Results of Implementation Protocol Changes
Because of our implementation protocol changes, we were successful in engaging practices and improving participation in the nationwide trial. We measured rates of referral and patient participation in the first 3 months of practice engagement. To date, we have analyzed data from the first 50 e-referral practices. Practices’ mean e-referral rate was 14 (SD 13.63). In the first 3 months, the maximum number of referrals by a practice was 62, and 3 practices did not refer. Per practice, the patients mean registration rate was 3.4 (SD 5.09). The maximum number of patients registered with a practice was 28, and 13 practices did not yet have any patients registering.
Strengths and Limitations
In preparation for a nationwide randomization trial testing an e-referral process for referring patients to a smoking-cessation system by providers, we detail the rigorous steps taken to develop the Web-based e-referral system. At each step of the development process, we applied user input to conceptualize and refine the system. Although the numbers of users are low, the multiple and comprehensive nature of the interactions and data collected provided significant information on which to improve the system’s usability. The results of the mini pilot study gave us critical insight into the recruitment and use barriers that our randomized trial must overcome to succeed.

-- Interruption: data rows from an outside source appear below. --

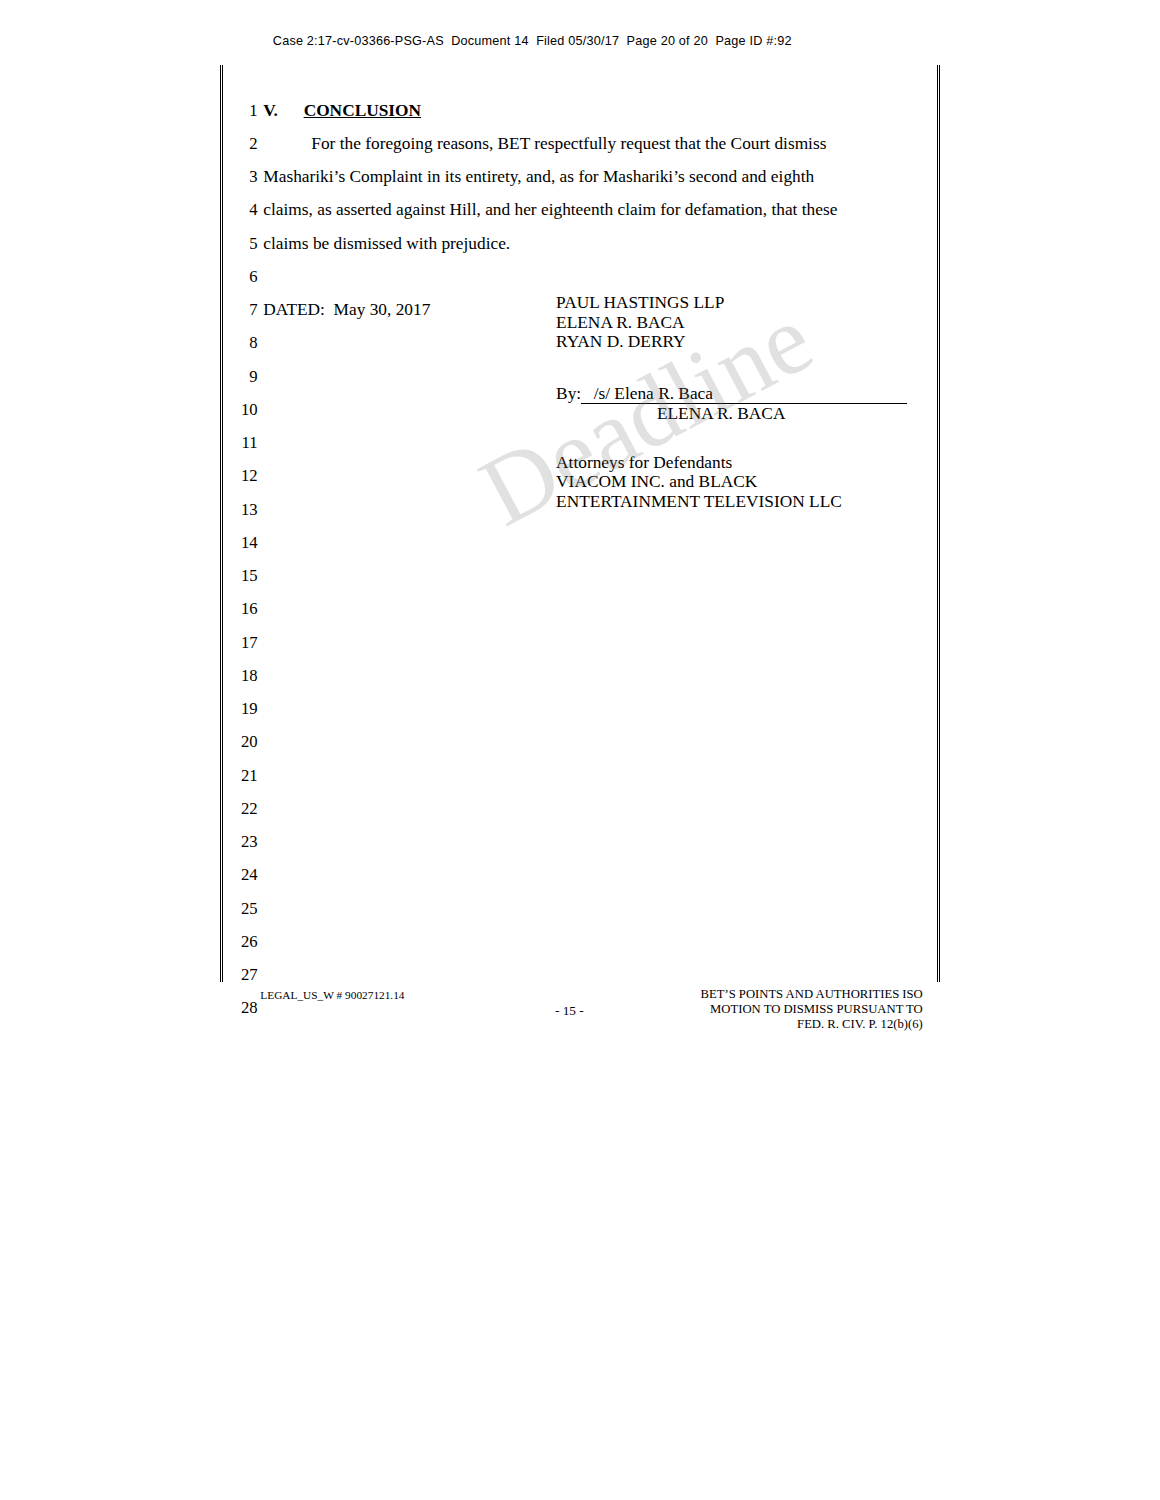Case 2:17-cv-03366-PSG-AS Document 14 Filed 05/30/17 Page 20 of 20 Page ID #:92
1
2
3
4
5
6
7
8
9
10
11
12
13
14
15
16
17
18
19
20
21
22
23
24
25
26
27
28
Deadline
V. CONCLUSION
For the foregoing reasons, BET respectfully request that the Court dismiss
Mashariki’s Complaint in its entirety, and, as for Mashariki’s second and eighth
claims, as asserted against Hill, and her eighteenth claim for defamation, that these
claims be dismissed with prejudice.
| DATED: May 30, 2017 | PAUL HASTINGS LLP ELENA R. BACA RYAN D. DERRY By: /s/ Elena R. Baca ELENA R. BACA Attorneys for Defendants VIACOM INC. and BLACK ENTERTAINMENT TELEVISION LLC |
LEGAL_US_W # 90027121.14
- 15 -
BET’S POINTS AND AUTHORITIES ISO
MOTION TO DISMISS PURSUANT TO
FED. R. CIV. P. 12(b)(6)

Our how-to report demonstrates how a small, rigorously conducted, multistep preimplementation evaluation can affect the success of a larger study. To gain valuable information regarding potential improvements to an interactive, Web-delivered provider–patient system to increase engagement in smoking cessation, we used a multidimensional approach to conceptualize, develop, implement, and test the product and process. The results of this rigorous process led us to make significant changes to the practice implementation approach study, prior to its nationwide randomized, controlled trial. After refining our information system with usability testing, we further uncovered serious barriers to implementation: lack of study champions within the practice, lack of training and assistance in use of the system, and lack of motivation to participate. We identified several improvements to address and made changes to the main study protocol before trial implementation. Our preliminary analysis with the first 50 practices using the system for 3 months demonstrates the preimplementation evaluation was successful in overcoming the barriers to recruiting and retain study participants.